For Calib shifted ND MC, Satish’s definitions don’t work properly because the nova.subversion was not properly set. Chris has put together workaround definitions that enable him to submit jobs anyway, in the meantime. Subversion will get properly adjusted once jobs are complete.
MRE jobs are on hold in the BG. Chris also has a huge pile of jobs from Nitin. He’d love to get these into production, but it seems now is not the best time to make that effort.
Mix/CAF (Gavin, Bruno)¶
FD fluxsxwap and nonswap calib shift MC is done. BirksC, BirksB, Calib shift ND MC will begin when they become available
Gavin helped Paul debug submissions.
Mixing/cafing of data done for now. Drained ND Data; There are a number of instances where the lempart file had location, but was not present. Retirement is needed for these files requirement, but not done yet.
Raw2Root Keepup (Paola)¶
Raw2root has been running smoothly since last week. There have been some submission errors, some of which should have been resolved. The jobs themselves have been running w/o issues.

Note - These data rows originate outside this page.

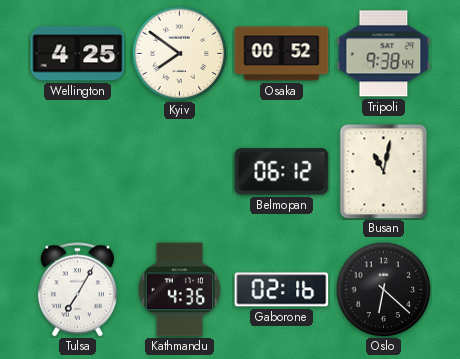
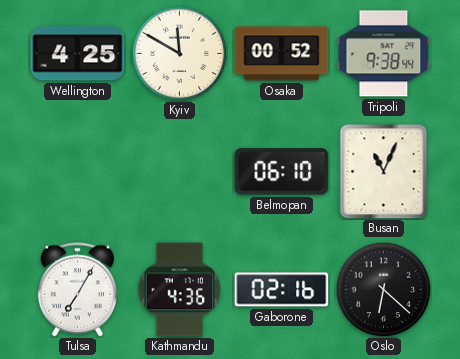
Kyiv: 7:51 -> 11:50
Belmopan: 06:12 -> 06:10
Busan: 11:02 -> 11:04
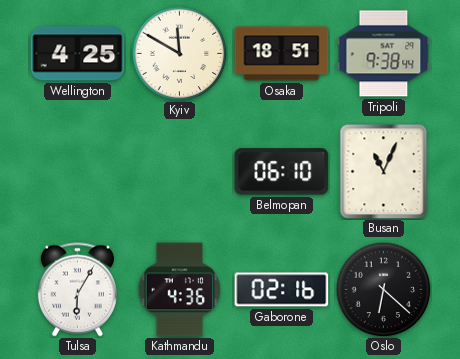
Osaka: 00:52 -> 18:51
Tulsa: 7:05 -> 6:05
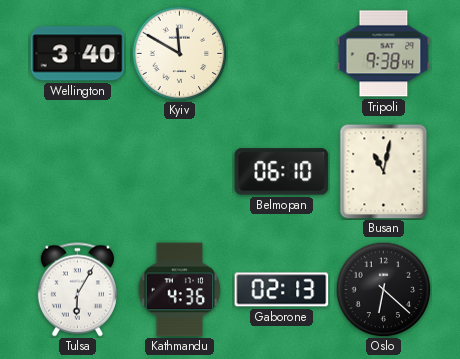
Wellington: 4:25 -> 3:40
Osaka: 18:51 -> none
Busan: 11:04 -> 11:02
Gaborone: 02:16 -> 02:13
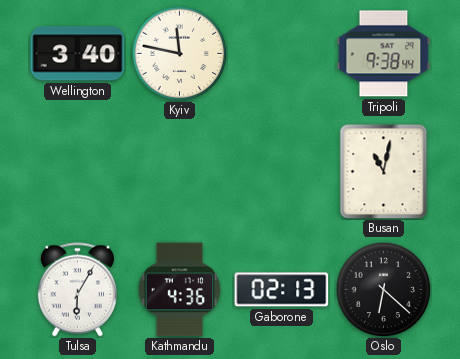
Kyiv: 11:50 -> 11:47
Belmopan: 06:10 -> none
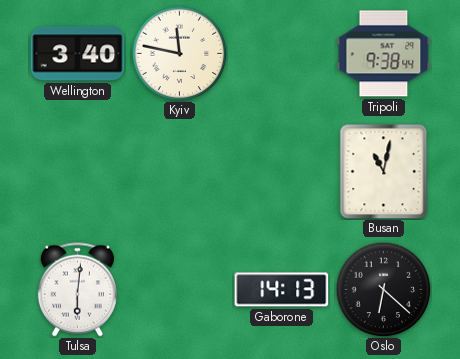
Tulsa: 6:05 -> 6:01
Kathmandu: 4:36 -> none
Gaborone: 02:13 -> 14:13
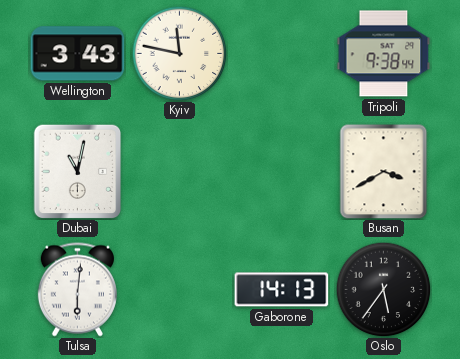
Wellington: 3:40 -> 3:43
Dubai: none -> 11:02
Busan: 11:02 -> 3:40
Oslo: 6:22 -> 5:36
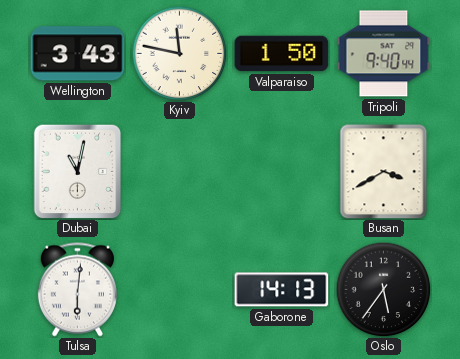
Valparaiso: none -> 1:50
Tripoli: 9:38 -> 9:40
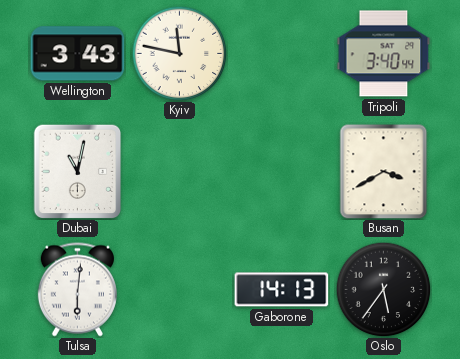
Valparaiso: 1:50 -> none
Tripoli: 9:40 -> 3:40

Calibration Keepup (Paola)¶
Jobs at FZU were crashing because of copy back errors. Paola opened an SNOW incident, but for the time being has stopped submitting to FZU. Jobs at other sites seem to be running ok. About a week ago, some jobs were starting to fail because the calibration keep uses an old version of BadChanList. We should update to a new tag for calibration keep-up. Satish will follow up for the next keep request.
Reco Keepup (Vito)¶
Early on this week, reco keepup was running ok, with some transient FTP errors on copy-back. Mid-week, they started to observe jobs crashing due to BPF failures (fixed in subsequent tags) and missing diblock mask errors. The latter is because the diblock mask was not inserted into the database yet. FD Reco was therefore passed until this has been resolved.
For ND, as of Saturday and Sunday, no new files were being seen. Satish commented that he was on shift, and files seem to be present. Paola commented that raw2root keep was proceeding smoothly. Paola ad Vito will investigate to see where files were going missing.
Bruno suggested to update the reco tag. Satish will suggest a tag, and Bruno will do some quick tests to verify that this is ok.
Question about FZU - do we want dedicated storage, to use as staging area for data. The consensus was yes. Satish will send an email to Tanya.
Qiulan requested that we update submit_nova_art.py to support MIT among list of supported sites. OPOS would like to use this for calibration keepup.